Another problem I find with Aristotle is the view that a man's will is unitary. (This he shares with Plato and Socrates.) It is the idea that what one wants is what one wants, i.e. that there is no such thing as internal conflict -- the very idea makes no sense. Aristotle, unlike Plato and Socrates, does admit a limited exception, which he calls incontinence, where, under certain circumstances a less-than-perfectly virtuous person may give in to temptation even though he knows he should not.
This error (for so, I maintain, it is) also infects his discussion of courage. Aristotle thinks a courageous man does not fear death in battle. In fact, I believe, as I think most people do, that without fear there is no courage. Courage is doing the thing you fear when it is right. Aristotle cannot fully conceive the idea that a man fears dying in battle yet does so voluntarily.

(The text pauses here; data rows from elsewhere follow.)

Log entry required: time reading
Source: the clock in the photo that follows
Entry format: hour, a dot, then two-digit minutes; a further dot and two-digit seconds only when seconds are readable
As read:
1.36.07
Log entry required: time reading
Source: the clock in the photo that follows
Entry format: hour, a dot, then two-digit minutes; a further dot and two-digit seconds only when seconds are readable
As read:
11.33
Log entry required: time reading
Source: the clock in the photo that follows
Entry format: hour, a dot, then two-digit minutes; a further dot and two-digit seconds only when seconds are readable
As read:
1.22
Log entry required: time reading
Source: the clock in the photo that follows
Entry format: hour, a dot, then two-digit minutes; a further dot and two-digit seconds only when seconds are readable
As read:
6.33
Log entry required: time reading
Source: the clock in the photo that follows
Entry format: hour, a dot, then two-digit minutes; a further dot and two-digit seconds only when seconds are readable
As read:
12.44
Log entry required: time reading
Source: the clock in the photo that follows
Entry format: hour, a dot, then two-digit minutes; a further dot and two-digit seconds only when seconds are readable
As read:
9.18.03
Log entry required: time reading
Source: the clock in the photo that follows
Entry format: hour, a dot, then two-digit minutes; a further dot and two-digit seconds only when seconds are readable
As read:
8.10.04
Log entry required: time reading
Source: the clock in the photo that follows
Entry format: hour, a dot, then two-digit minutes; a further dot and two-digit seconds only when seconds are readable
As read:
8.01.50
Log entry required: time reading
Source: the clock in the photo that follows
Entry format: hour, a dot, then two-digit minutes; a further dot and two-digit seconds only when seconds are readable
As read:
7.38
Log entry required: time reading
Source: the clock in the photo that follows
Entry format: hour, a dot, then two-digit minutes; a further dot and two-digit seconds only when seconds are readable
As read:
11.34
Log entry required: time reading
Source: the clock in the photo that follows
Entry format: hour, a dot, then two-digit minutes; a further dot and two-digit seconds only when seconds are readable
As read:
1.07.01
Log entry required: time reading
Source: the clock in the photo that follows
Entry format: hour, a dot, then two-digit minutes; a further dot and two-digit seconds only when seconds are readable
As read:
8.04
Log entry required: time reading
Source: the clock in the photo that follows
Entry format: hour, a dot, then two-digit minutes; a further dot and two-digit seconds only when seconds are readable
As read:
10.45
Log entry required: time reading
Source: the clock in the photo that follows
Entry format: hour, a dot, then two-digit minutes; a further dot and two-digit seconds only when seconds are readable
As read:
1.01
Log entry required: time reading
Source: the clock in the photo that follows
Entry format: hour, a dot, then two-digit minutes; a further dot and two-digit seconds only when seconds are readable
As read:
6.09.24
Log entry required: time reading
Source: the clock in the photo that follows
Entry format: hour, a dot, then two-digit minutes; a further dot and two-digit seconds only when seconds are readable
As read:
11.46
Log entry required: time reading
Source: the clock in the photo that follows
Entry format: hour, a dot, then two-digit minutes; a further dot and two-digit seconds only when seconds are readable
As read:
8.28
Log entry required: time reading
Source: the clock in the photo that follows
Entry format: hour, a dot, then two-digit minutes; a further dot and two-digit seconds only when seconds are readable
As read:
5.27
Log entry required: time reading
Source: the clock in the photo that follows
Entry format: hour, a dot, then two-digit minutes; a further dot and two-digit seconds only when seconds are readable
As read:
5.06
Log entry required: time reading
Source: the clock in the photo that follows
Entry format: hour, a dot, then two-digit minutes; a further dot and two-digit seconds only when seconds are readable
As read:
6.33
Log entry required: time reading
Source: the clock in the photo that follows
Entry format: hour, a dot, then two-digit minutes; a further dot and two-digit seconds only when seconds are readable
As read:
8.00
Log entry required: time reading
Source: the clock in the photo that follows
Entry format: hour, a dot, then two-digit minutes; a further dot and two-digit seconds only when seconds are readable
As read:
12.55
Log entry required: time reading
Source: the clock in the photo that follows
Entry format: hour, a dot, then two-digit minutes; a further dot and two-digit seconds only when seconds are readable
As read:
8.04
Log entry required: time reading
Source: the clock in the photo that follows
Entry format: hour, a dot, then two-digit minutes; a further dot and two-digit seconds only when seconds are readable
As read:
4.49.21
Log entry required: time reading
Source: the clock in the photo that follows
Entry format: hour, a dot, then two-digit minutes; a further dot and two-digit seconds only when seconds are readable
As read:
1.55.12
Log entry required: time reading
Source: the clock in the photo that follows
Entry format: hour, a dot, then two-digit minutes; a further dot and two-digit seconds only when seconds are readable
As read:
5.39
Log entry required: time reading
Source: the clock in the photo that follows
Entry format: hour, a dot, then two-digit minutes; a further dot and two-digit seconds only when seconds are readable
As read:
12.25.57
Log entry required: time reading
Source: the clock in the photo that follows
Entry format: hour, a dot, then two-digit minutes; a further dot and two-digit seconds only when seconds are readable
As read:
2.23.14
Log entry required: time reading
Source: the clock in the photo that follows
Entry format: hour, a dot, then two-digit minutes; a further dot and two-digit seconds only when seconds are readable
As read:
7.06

Who the Hell am I, who thinks he has the standing to find fault with Aristotle? I am an educated 21st-century human. I am somewhat familiar with 2300 years of history that had not yet happened when Aristotle lived. I am aware of real governments, constitutions, movements, and nations of which he could barely conceive. I have read the works of many philosophers, including some who came after Aristotle. I am infected by the liberal values of my time, which hold that humans are far more alike than they are different. For instance, except for sexual physiology, men and women are mostly alike. Humans are animals (Aristotle knew that) and are not discontinuously different from other animals. I am also, as it happens, a retired neuroscientist. Thus I know that we reason and philosophize with our brains. This was not generally appreciated in Aristotle's time. Aristotle himself believed that the brain was a kind of radiator whose purpose was to cool the heart, which he, like most people of his time, believed to be the seat of reason. (It was not until Harvey's description of the circulation of the blood in 1628 that anyone correctly understood the purpose of the heart.) I know that the brain is a complicated organ of many parts, and that these parts may act in opposition, so that a human is almost constantly in a state of internal conflict. There is nothing logically incoherent in the idea of a person overcoming his/her fear.
I bought The Basic Works of Aristotle intending to read Ethics and Politics, and then perhaps others of Aristotle's works. However, I am sufficiently disappointed in Ethics that I do not intend to read Politics. As I already said, Plato is better.